Optimization is an activity which does not belong to any particular discipline and is routinely used in almost all fields of science, engineering and commerce. The Chambers dictionary describes optimization as an act of ‘making the most or best of anything'. Theoretically speaking, performing an optimization task in a problem means finding the most or best suitable solution of the problem. Mathematical optimization studies spend a great deal of effort in trying to describe the properties of such an ideal solution. Engineering or practical optimization studies, on the other hand, thrive to look for a solution which is as similar to such an ideal solution as possible. Although the ideal optimal solution is desired, the restrictions on computing power and time often make the practitioners happy with an approximate solution. Serious studies on practical optimization begun as early as the Second World War, when the need for efficient deployment and resource allocation of military personnel and accessories became important. Most development in the so-called ‘classical' optimization field was made by developing step-by-step procedures for solving a particular type of an optimization problem. Often fundamental ideas from geometry and calculus were borrowed to reach the optimum in an iterative manner. Such optimization procedures have enjoyed a good 50 years of research and applications and are still going strong. However, around the middle of eighties, completely unorthodox and less-mathematical yet intriguing optimization procedures have been suggested mostly by computer scientists. It is not surprising because these ‘non-traditional' optimization methods exploit the fast and distributed computing machines which are getting increasingly available and affordable like slide-rules of sixties.

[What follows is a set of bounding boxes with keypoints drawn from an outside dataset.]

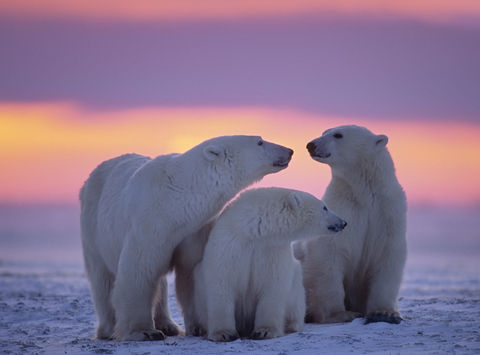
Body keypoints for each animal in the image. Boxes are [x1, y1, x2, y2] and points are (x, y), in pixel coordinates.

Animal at [79, 135, 294, 340]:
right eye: (260, 141)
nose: (289, 150)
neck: (176, 200)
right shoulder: (149, 224)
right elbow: (139, 271)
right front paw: (144, 332)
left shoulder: (194, 229)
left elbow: (190, 272)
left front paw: (199, 327)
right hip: (93, 226)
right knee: (102, 279)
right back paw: (108, 329)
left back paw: (168, 325)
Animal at [189, 188, 346, 344]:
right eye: (324, 207)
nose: (343, 222)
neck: (254, 232)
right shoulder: (229, 245)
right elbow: (222, 283)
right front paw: (223, 334)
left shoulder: (272, 250)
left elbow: (272, 287)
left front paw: (264, 331)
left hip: (296, 286)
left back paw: (291, 325)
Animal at [298, 125, 406, 326]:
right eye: (324, 132)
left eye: (338, 135)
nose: (311, 145)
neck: (364, 194)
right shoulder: (343, 209)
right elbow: (330, 253)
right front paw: (340, 314)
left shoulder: (388, 213)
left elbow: (387, 256)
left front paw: (385, 313)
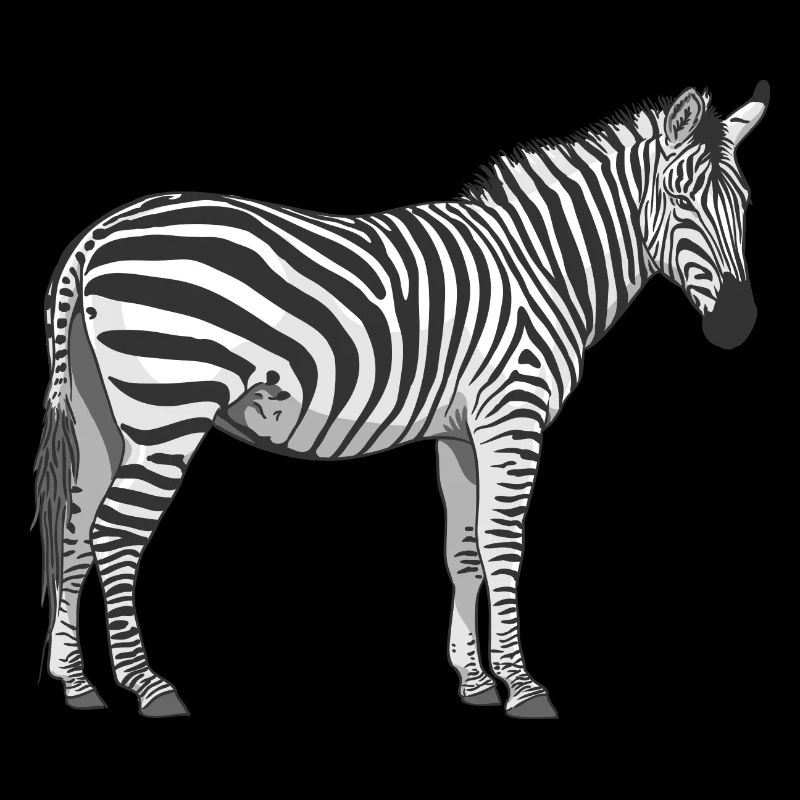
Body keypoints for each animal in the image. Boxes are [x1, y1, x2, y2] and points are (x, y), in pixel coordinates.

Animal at [33, 81, 768, 719]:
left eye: (745, 203)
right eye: (681, 201)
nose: (738, 326)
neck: (543, 266)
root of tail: (97, 235)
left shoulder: (463, 431)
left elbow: (463, 549)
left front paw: (475, 681)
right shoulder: (513, 414)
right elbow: (503, 544)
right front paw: (524, 687)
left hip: (101, 415)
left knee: (74, 526)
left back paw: (77, 683)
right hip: (170, 409)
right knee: (114, 531)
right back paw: (149, 686)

Prof. Deb's research is focused on one such non-traditional optimization method which takes the lion's share of all non-traditional optimization methods. This so-called ‘evolutionary algorithm (EA)' mimics the natural evolutionary principles on randomly-picked solutions from the search space of the problem and iteratively progresses towards the optimum point. Nature's ruthless selective advantage to fittest individuals and creation of new and fit individuals using recombinative and mutative genetic processing with generations is well-mimicked artificially in a computer algorithm to be played on a search space where good and bad solutions to the underlying problem coexist. The task of an evolutionary optimization algorithm is then to avoid the bad solutions in the search space, take clues from good solutions and eventually reach close to the best solution, similar to the genetic processing in natural systems.
In the early nineties, genetic algorithms were known only to a few computer scientists and applicationists across the world. Since his joining IIT Kanpur in 1992, Prof. Deb has systematically perfected the methodology so it could be used in various engineering problem solving tasks efficiently. His major contribution in this field has been the development of different genetic algorithms, of which the most significant one had been the multi-objective genetic algorithm (which he called NSGA-II), which allows to achieve a design in the presence of conflicting objectives, such as simultaneously minimizing the cost of production and maximizing the life of the product. This idea, put forth in 1994 from his Kanpur Genetic Algorithms Laboratory (KanGAL), has now been developed into a field of its own having major commercial softwares, dedicated international conferences, books and over 120 PhD theses across the world. Some of his other contributions which are also popularly used and are adopted in practice are (i) a parameter-less constraint-handling procedure for handling non-linear constraints, (ii) real-parameter genetic algorithms for handling mixed real and discrete variables often arise in engineering problem solving, (iii) large-scale genetic algorithms capable of solving around a million of variables, (iv) multi-modal GAs, (v) multi-objective GAs for handling uncertainties in problem and decision variables, (vi) reliability-based design optimization using genetic algorithms, and (vii) machine learning problem solving. In a nut-shell, Prof. Deb's research at IIT Kanpur has made the use of genetic algorithms in single and multi-objective optimization plausible and popular in engineering problem solving. Besides developing fundamental methodologies for optimal design, Prof. Deb has also been actively involved in applying them to industries in India and abroad, including aerospace, automobile, electronic, electrical and IT-based industries.